Sleeping While We Perish


For Meditation

The 19th century Scottish pastor Hugh Martin once preached a sermon on this passage from Jonah, and the title of the sermon was “The World Rebuking the Church.” Martin saw in Jonah an image of what the people of God must not be, but often are - a community that is “asleep” and detached from the problems and concerns of the people around them in the world. Jonah is running and seeking to escape from God, but he also seeking to escape from his calling to people who are not like him. Ironically, he runs from God’s call to engage with the pagan Ninevites, and instead he ends up engaging with pagan sailors in the boat. And even more ironically, it is the pagan Sea Captain who reiterates God’s call on Jonah's life to “arise, and call on your God” (1:6), reminding him of his commission as God’s prophet. The sailors recognize that they cannot be saved without help from Jonah, but Jonah is doing absolutely nothing to help. Even though he is literally “in the same boat” as the sailors, Jonah’s own private faith is serving no public good. 

Hugh Martin argued in his sermon that this criticism is still true for the church today. As believers, we know the true God through the person of Jesus Christ. Yet it is also true that we share in the common humanity of all people and we are “in the same boat” as our neighbors, whether they believe in Jesus or not. Yet tragically, much like Jonah, many times the church is more concerned with its own problems than with those of the surrounding world, or demonstrate that we are only occupied with the interests of believers. But God shows Jonah, and he wants to show us, that he is the God of all people, and that we like Jonah are called to see ourselves as a part of the whole human community, called to use our faith for the benefit of all. We are to be “salt and light,” in the words of Jesus, bringing our faith to bear for the good of the world, whether that means caring for the poor, working for a more just society, or sharing the good news of salvation with our neighbor.

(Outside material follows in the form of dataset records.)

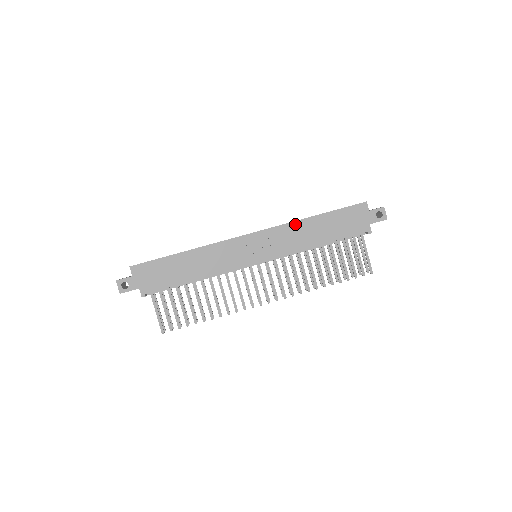
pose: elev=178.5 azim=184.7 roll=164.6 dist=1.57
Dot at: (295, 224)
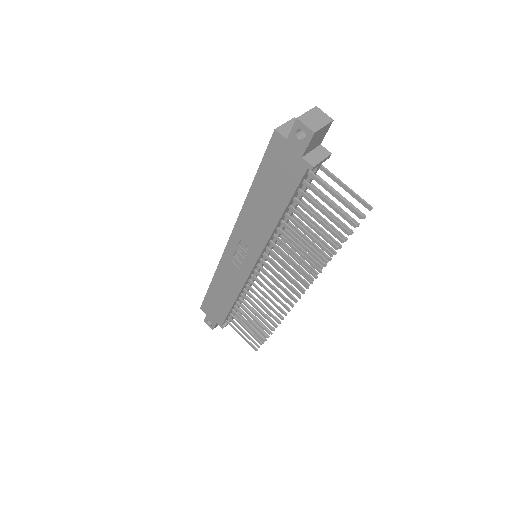
Dot at: (244, 211)
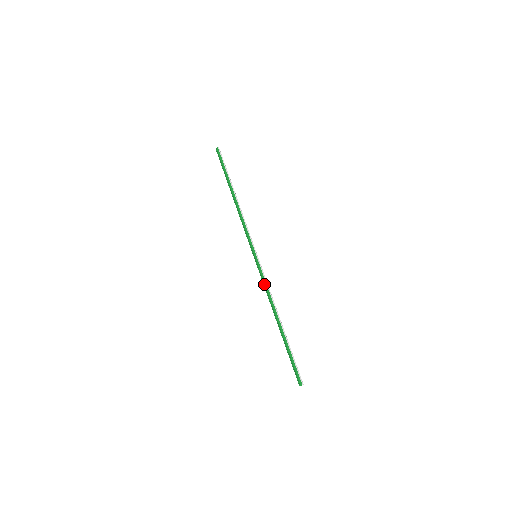
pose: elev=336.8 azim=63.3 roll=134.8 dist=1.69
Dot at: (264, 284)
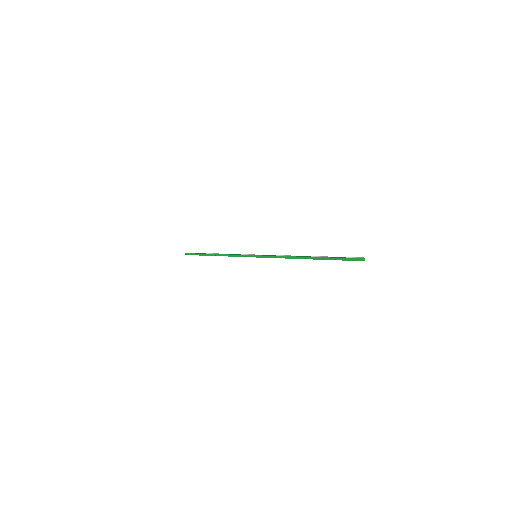
Dot at: (275, 256)
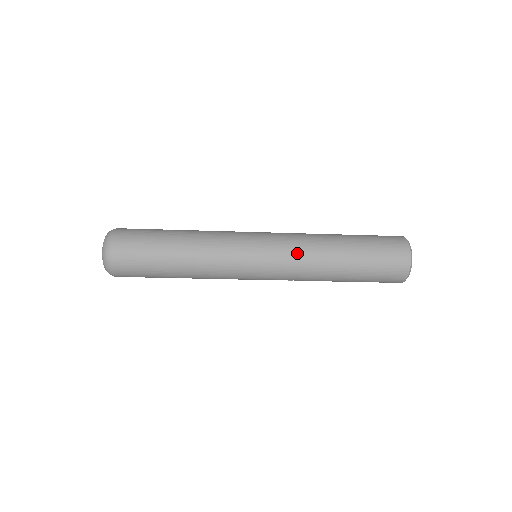
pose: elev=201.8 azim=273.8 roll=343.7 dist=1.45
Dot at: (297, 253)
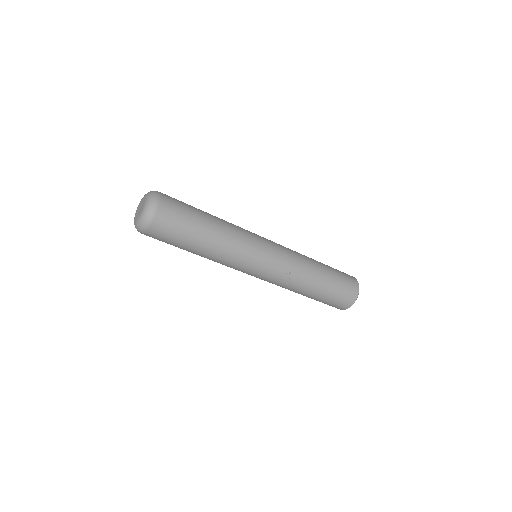
Dot at: (290, 249)
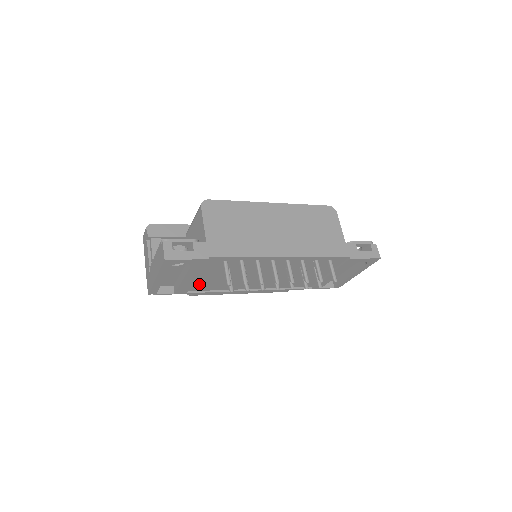
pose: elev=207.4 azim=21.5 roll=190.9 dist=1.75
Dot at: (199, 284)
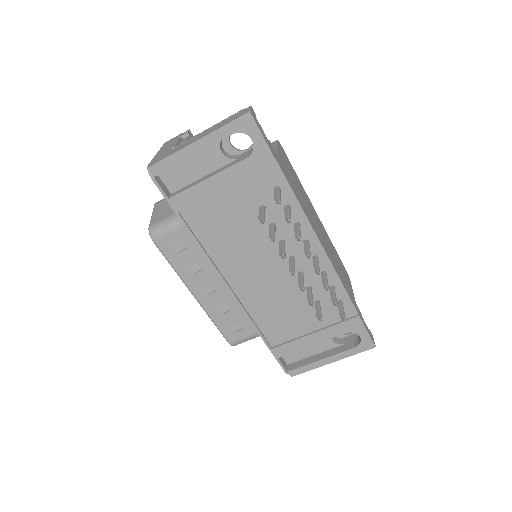
Dot at: (205, 210)
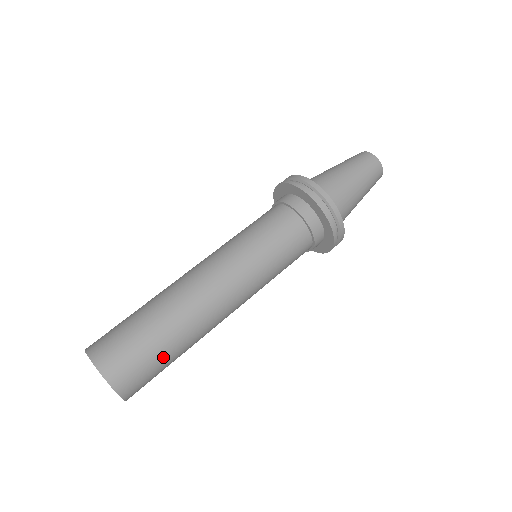
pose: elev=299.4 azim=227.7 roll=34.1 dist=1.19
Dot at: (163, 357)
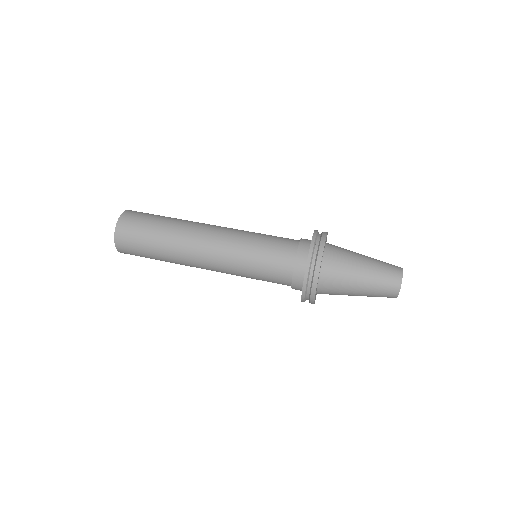
Dot at: (149, 252)
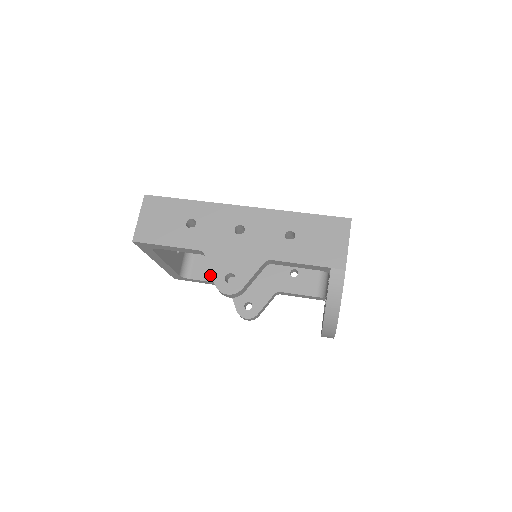
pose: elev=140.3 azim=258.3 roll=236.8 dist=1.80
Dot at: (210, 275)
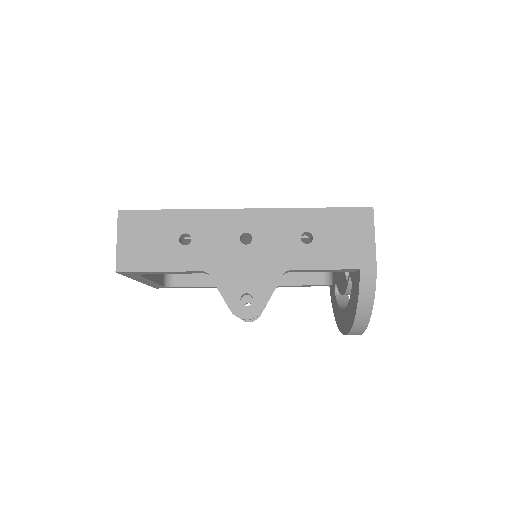
Dot at: (198, 279)
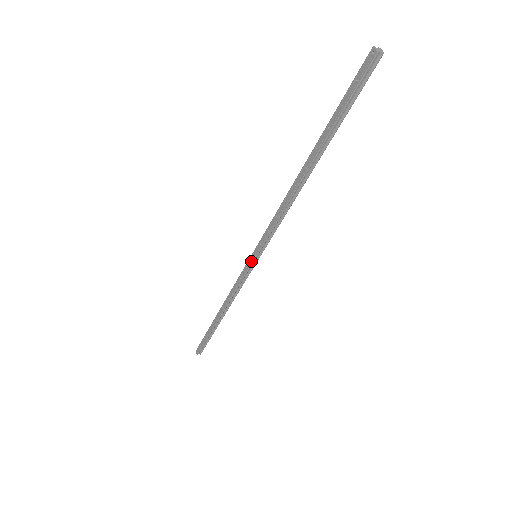
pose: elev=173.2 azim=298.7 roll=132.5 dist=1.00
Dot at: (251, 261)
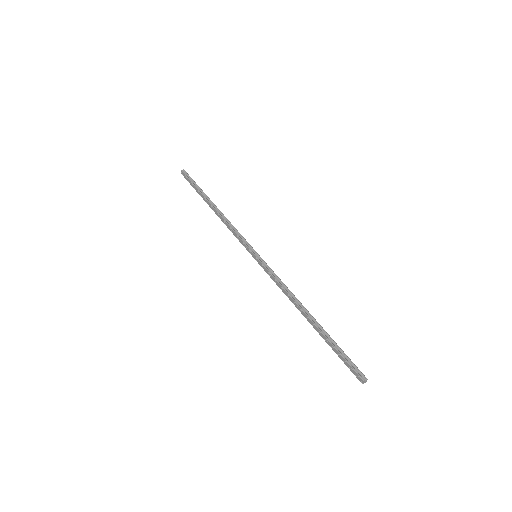
Dot at: (251, 254)
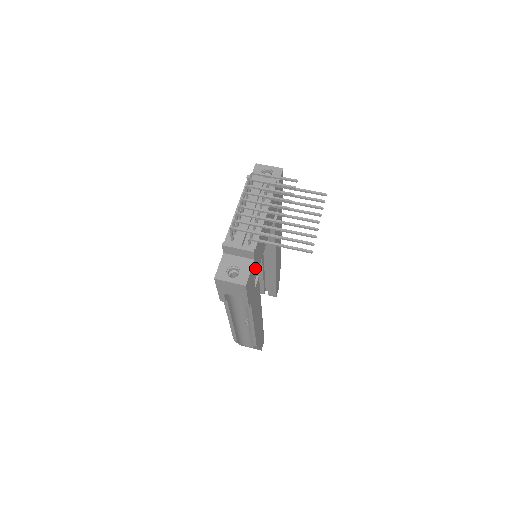
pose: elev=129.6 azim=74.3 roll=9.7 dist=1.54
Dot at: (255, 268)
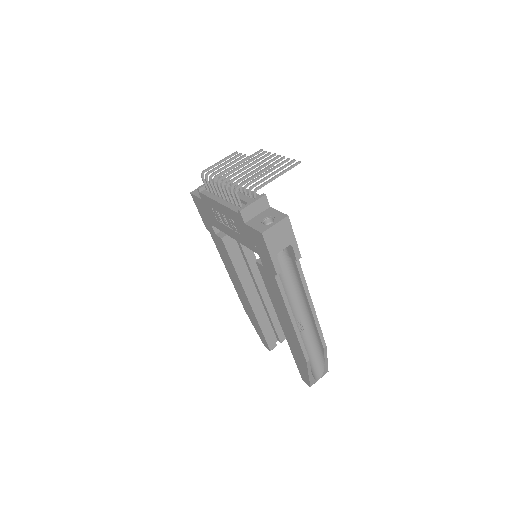
Dot at: occluded
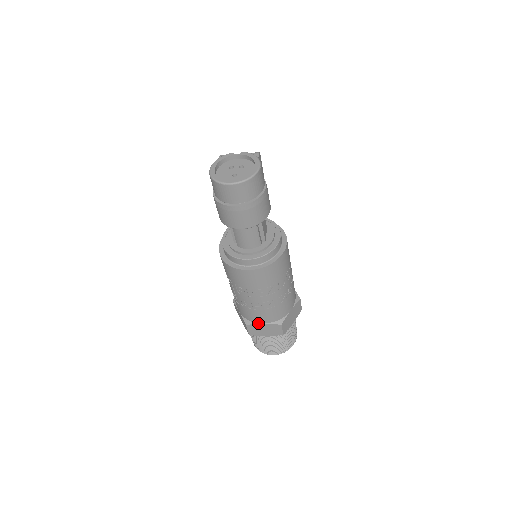
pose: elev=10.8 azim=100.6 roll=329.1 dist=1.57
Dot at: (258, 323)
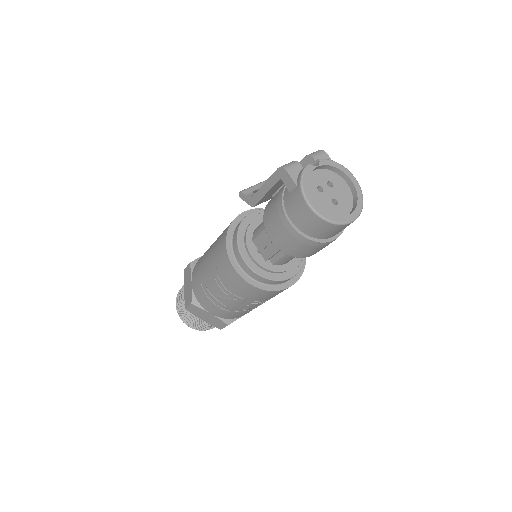
Dot at: occluded
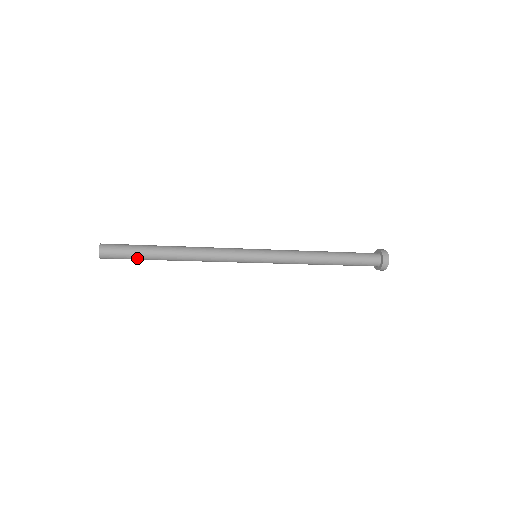
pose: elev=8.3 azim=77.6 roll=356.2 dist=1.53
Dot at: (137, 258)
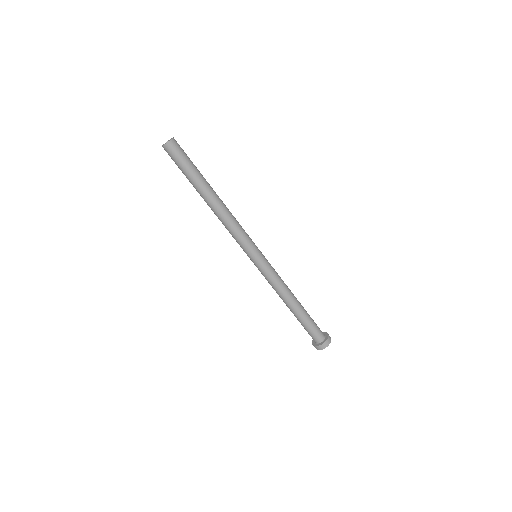
Dot at: (189, 171)
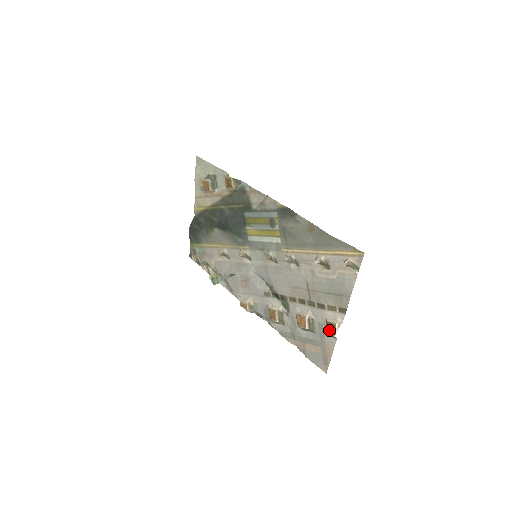
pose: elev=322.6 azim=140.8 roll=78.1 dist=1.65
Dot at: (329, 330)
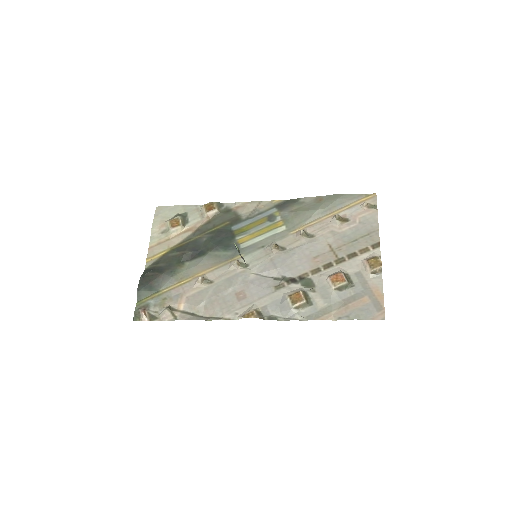
Dot at: (373, 265)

In preparation for worship, re-read chapter 1 of Jonah and pay close attention to Jonah’s interactions with the sailors on the boat, and reflect on what God could be teaching us about our own relationships to people who are deeply different from ourselves. 

Jonah 1:4–16

Then the Lord sent a great wind on the sea, and such a violent storm arose that the ship threatened to break up. All the sailors were afraid and each cried out to his own god. And they threw the cargo into the sea to lighten the ship.

But Jonah had gone below deck, where he lay down and fell into a deep sleep. The captain went to him and said, “How can you sleep? Get up and call on your god! Maybe he will take notice of us so that we will not perish.”

Then the sailors said to each other, “Come, let us cast lots to find out who is responsible for this calamity.” They cast lots and the lot fell on Jonah. So they asked him, “Tell us, who is responsible for making all this trouble for us? What kind of work do you do? Where do you come from? What is your country? From what people are you?”

He answered, “I am a Hebrew and I worship the Lord, the God of heaven, who made the sea and the dry land.”

10 This terrified them and they asked, “What have you done?” (They knew he was running away from the Lord, because he had already told them so.)

11 The sea was getting rougher and rougher. So they asked him, “What should we do to you to make the sea calm down for us?”

12 “Pick me up and throw me into the sea,” he replied, “and it will become calm. I know that it is my fault that this great storm has come upon you.”

13 Instead, the men did their best to row back to land. But they could not, for the sea grew even wilder than before. 14 Then they cried out to the Lord, “Please, Lord, do not let us die for taking this man’s life. Do not hold us accountable for killing an innocent man, for you, Lord, have done as you pleased.” 15 Then they took Jonah and threw him overboard, and the raging sea grew calm. 16 At this the men greatly feared the Lord, and they offered a sacrifice to the Lord and made vows to him.